- Contributed by听
- Researcher 236679
- Article ID:听
- A2029042
- Contributed on:听
- 12 November 2003
I am 79, formerly of Kirkdale, now living in Formby.
In 1940, after several months of bombing, the Kirkdale area had taken a fair share of bombs. My elder brother was away and my younger sisters evacuated; at home, 24 Newman Street, were my father, mother, eldest sister, younger brother and me.
Except for the fact that I was a know-it-all at the age of 17, I didn't understand why anyone should have taken any notice of my opinion. As a teenager I was working in Liverpool City and got to know several air raid centres, and I told my father that I knew of a bomb-proof shelter in town.
King's Liverpool infantryman
My father, who had been a teenage King's Liverpool infantryman in World War One, told me that the only such shelters were at Bernafay Wood on the Somme, which the Pals had captured on 1 July 1916. Even though he was a dock pilot, at bombing targets, such as Sandon, Huskisson, Canada, Brocklebank and Langton docks, his attitude to the Blitz was that it was lightweight compared with being shot at individually as a soldier.
Often, during air raids, my sister used to come home from work at Tillotsons and after tea went to the cinema or dancing then to bed. My younger brother and his mates spent the nights frightening people with screeching bomb sounds. My mother would not go into the brick shelter in the street, with good reason, as was later proved, when it received a direct hit in the May 1941 Blitz.
A so-called place of safety
For some reason, just before Christmas, they all went along with my idea of spending the night in a place of safety. About midnight the shelter was hit and caught fire, and we were shepherded out by the Royal Court Theatre. Outside a fire engine had crashed into a bomb crater, and the whole area was lit with searchlights and chandeliers.
We were shown to different shelters in Elliot Street, Great Charlotte Street, Cases Street and, in my family's case, to Lewis's in Ranelagh Street. I later learnt that my sister had been playing the piano throughout the raid - Sonny Durband, Lewis's resident pianist, had left his sheet music in the Music Department, which at that time was in the shop's basement.
Shattered
We eventually got home to Newman Street to find our house had been shattered by a bomb in the back yard; all the furniture was full of glass. We were ordered to a communal rest centre in Archer Street (now an organ works) and eventually joined hundreds of others in St Theresa's crypt.

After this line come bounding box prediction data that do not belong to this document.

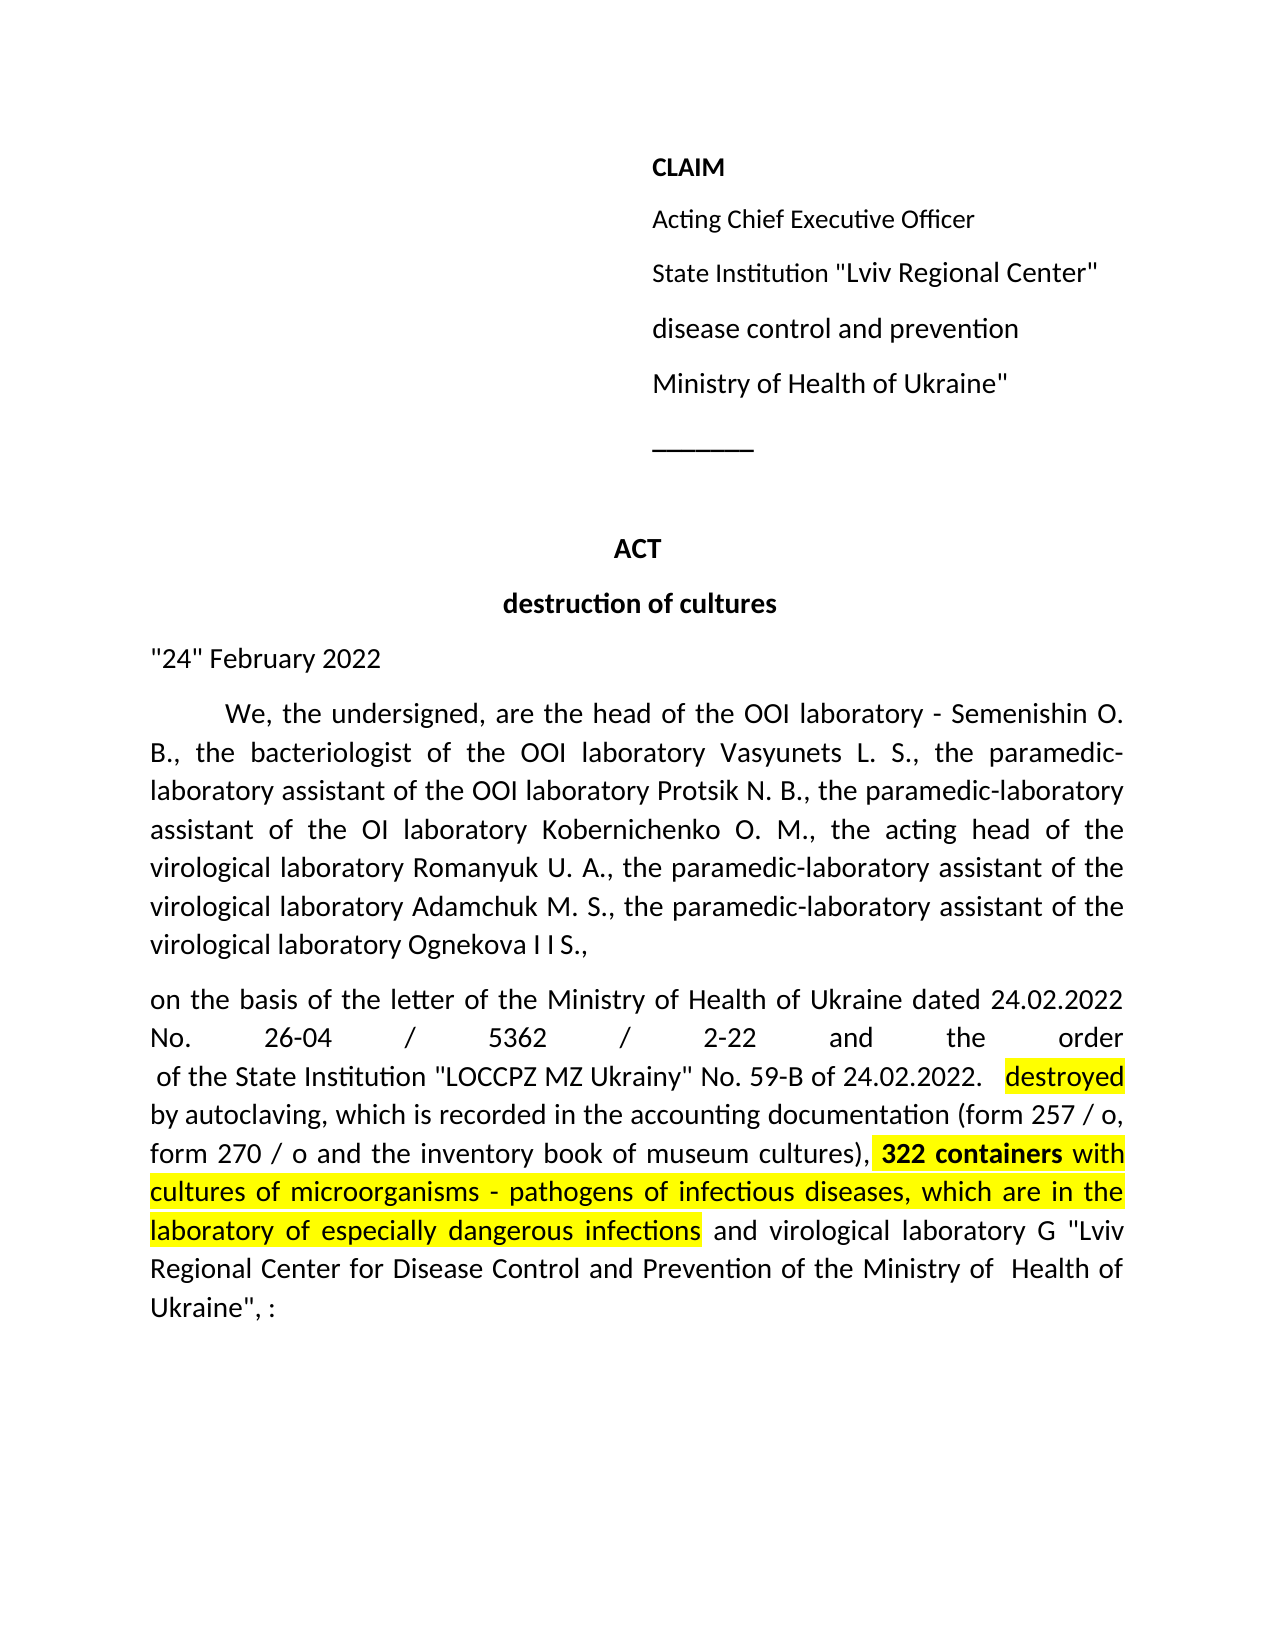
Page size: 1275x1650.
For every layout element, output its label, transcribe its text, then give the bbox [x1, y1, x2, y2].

text ACT [150, 530, 1125, 566]
text State Institution "Lviv Regional Center" [652, 254, 1125, 290]
text "24" February 2022 [150, 640, 1125, 676]
text Acting Chief Executive Officer [652, 202, 1125, 235]
text disease control and prevention [652, 310, 1125, 345]
text on the basis of the letter of the Ministry of Health of Ukraine dated 24.02.2022 No. 26-04 / 5362 / 2-22 and the order of the State Institution "LOCCPZ MZ Ukrainy" No. 59-B of 24.02.2022. destroyed by autoclaving, which is recorded in the accounting documentation (form 257 / o, form 270 / o and the inventory book of museum cultures), 322 containers with cultures of microorganisms - pathogens of infectious diseases, which are in the laboratory of especially dangerous infections and virological laboratory G "Lviv Regional Center for Disease Control and Prevention of the Ministry of Health of Ukraine", : [150, 1209, 1125, 1324]
text destruction of cultures [150, 585, 1125, 621]
text We, the undersigned, are the head of the OOI laboratory - Semenishin O. B., the bacteriologist of the OOI laboratory Vasyunets L. S., the paramedic-laboratory assistant of the OOI laboratory Protsik N. B., the paramedic-laboratory assistant of the OI laboratory Kobernichenko O. M., the acting head of the virological laboratory Romanyuk U. A., the paramedic-laboratory assistant of the virological laboratory Adamchuk M. S., the paramedic-laboratory assistant of the virological laboratory Ognekova I I S., [150, 695, 1125, 962]
text CLAIM [652, 150, 1125, 183]
text Ministry of Health of Ukraine" [652, 365, 1125, 400]
text _______ [652, 420, 1125, 456]
text on the basis of the letter of the Ministry of Health of Ukraine dated 24.02.2022 No. 26-04 / 5362 / 2-22 and the order of the State Institution "LOCCPZ MZ Ukrainy" No. 59-B of 24.02.2022. destroyed by autoclaving, which is recorded in the accounting documentation (form 257 / o, form 270 / o and the inventory book of museum cultures), 322 containers with cultures of microorganisms - pathogens of infectious diseases, which are in the laboratory of especially dangerous infections and virological laboratory G "Lviv Regional Center for Disease Control and Prevention of the Ministry of Health of Ukraine", : [150, 981, 1125, 1173]
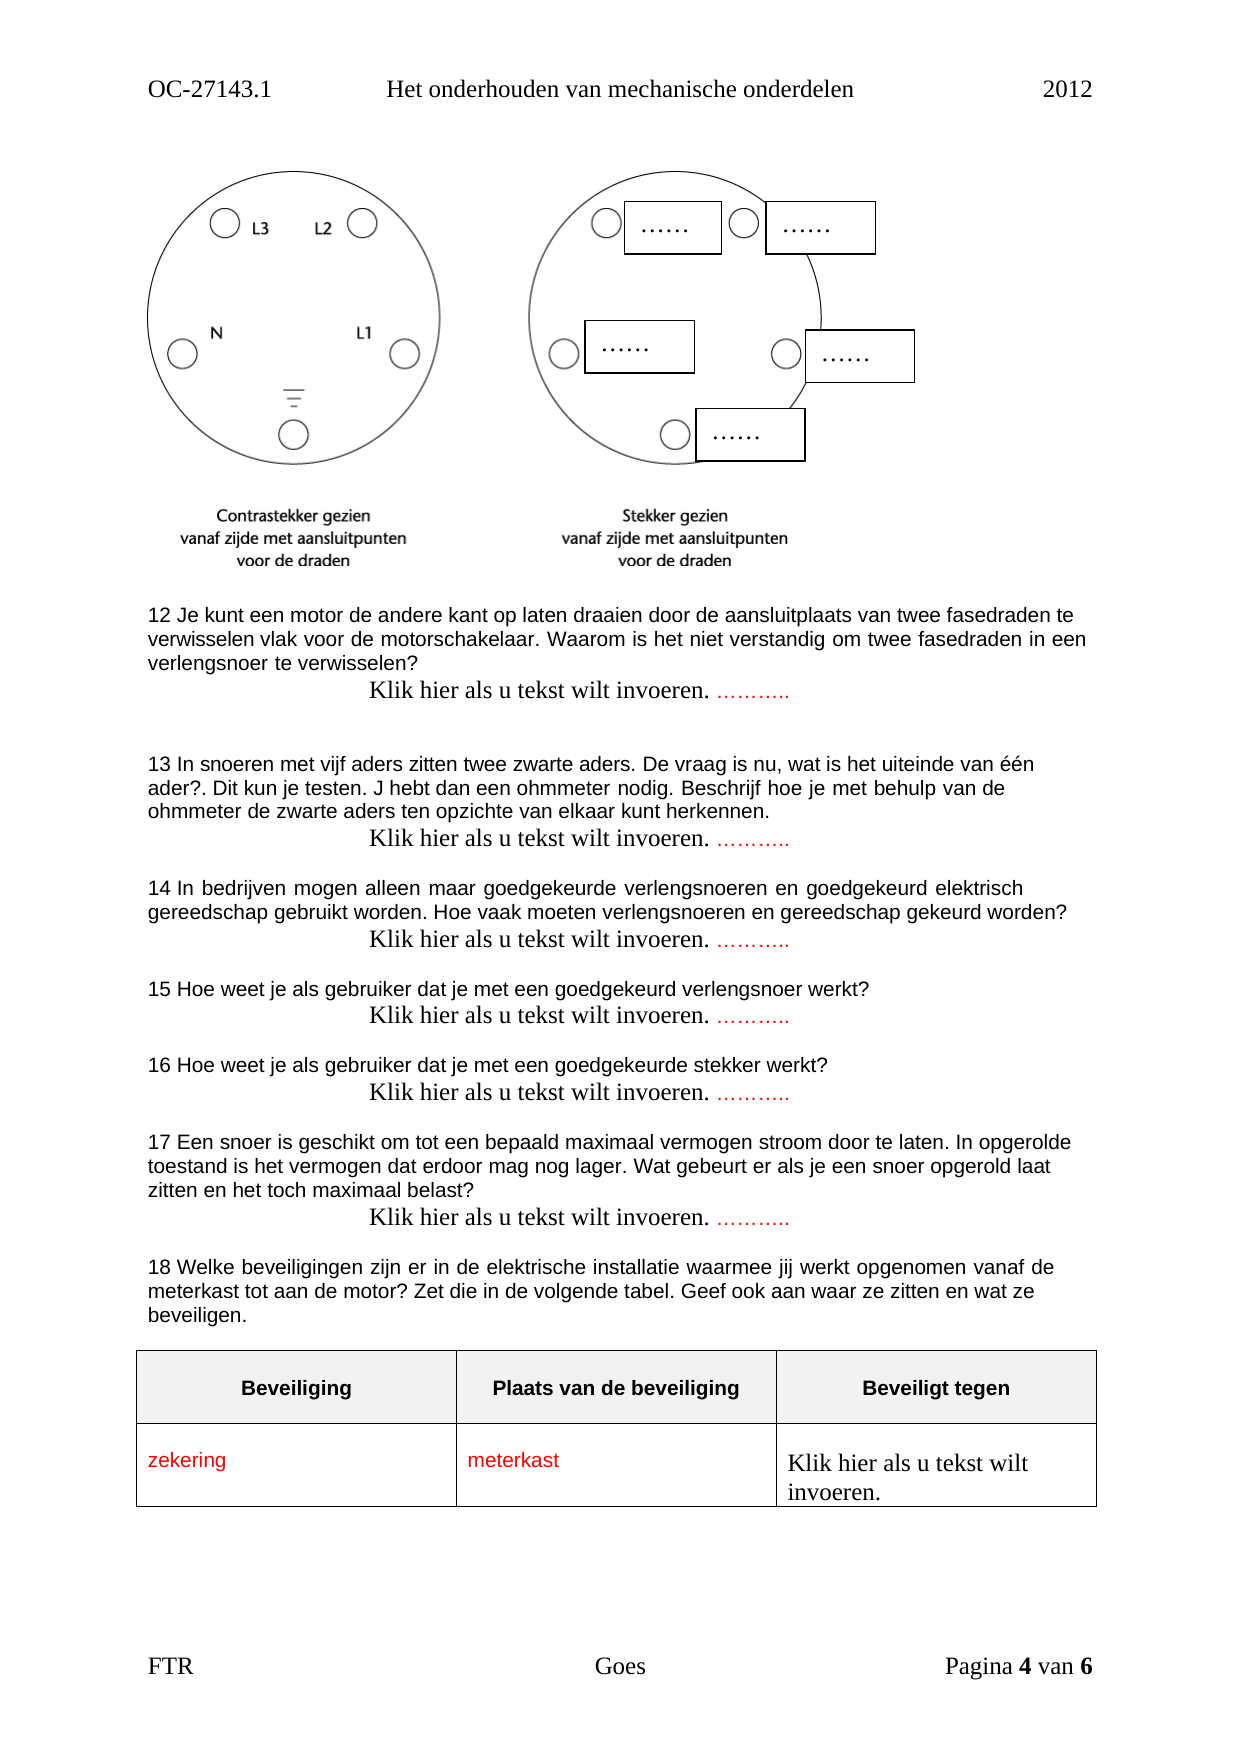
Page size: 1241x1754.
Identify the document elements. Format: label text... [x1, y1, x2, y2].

text ……….. [148, 1001, 1093, 1029]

Meanwhile, I was told to find my younger brother. I went to his pal's house in Great Mersey Street and found him playing cards by candlelight in the semi-basement with his back to a large window. His mate's mother came down the stone stairway and said to her son, 'Bill, put that shilling in the gas meter.' He put his hand under where the container should have been and then handed the bob back to his ma - not a smile or a comment from the card players, just, 'Fifteen for two, 15, four and one for his nob.'
Military targets?
Years later, when I was in Antwerp, a rocket hit the Rex Cinema, killing 750 people during a matinee showing of 'Buffalo Bill', and yet only recently I was told that at least the Germans tried to hit only military targets - ho hum, ho, ho, hum.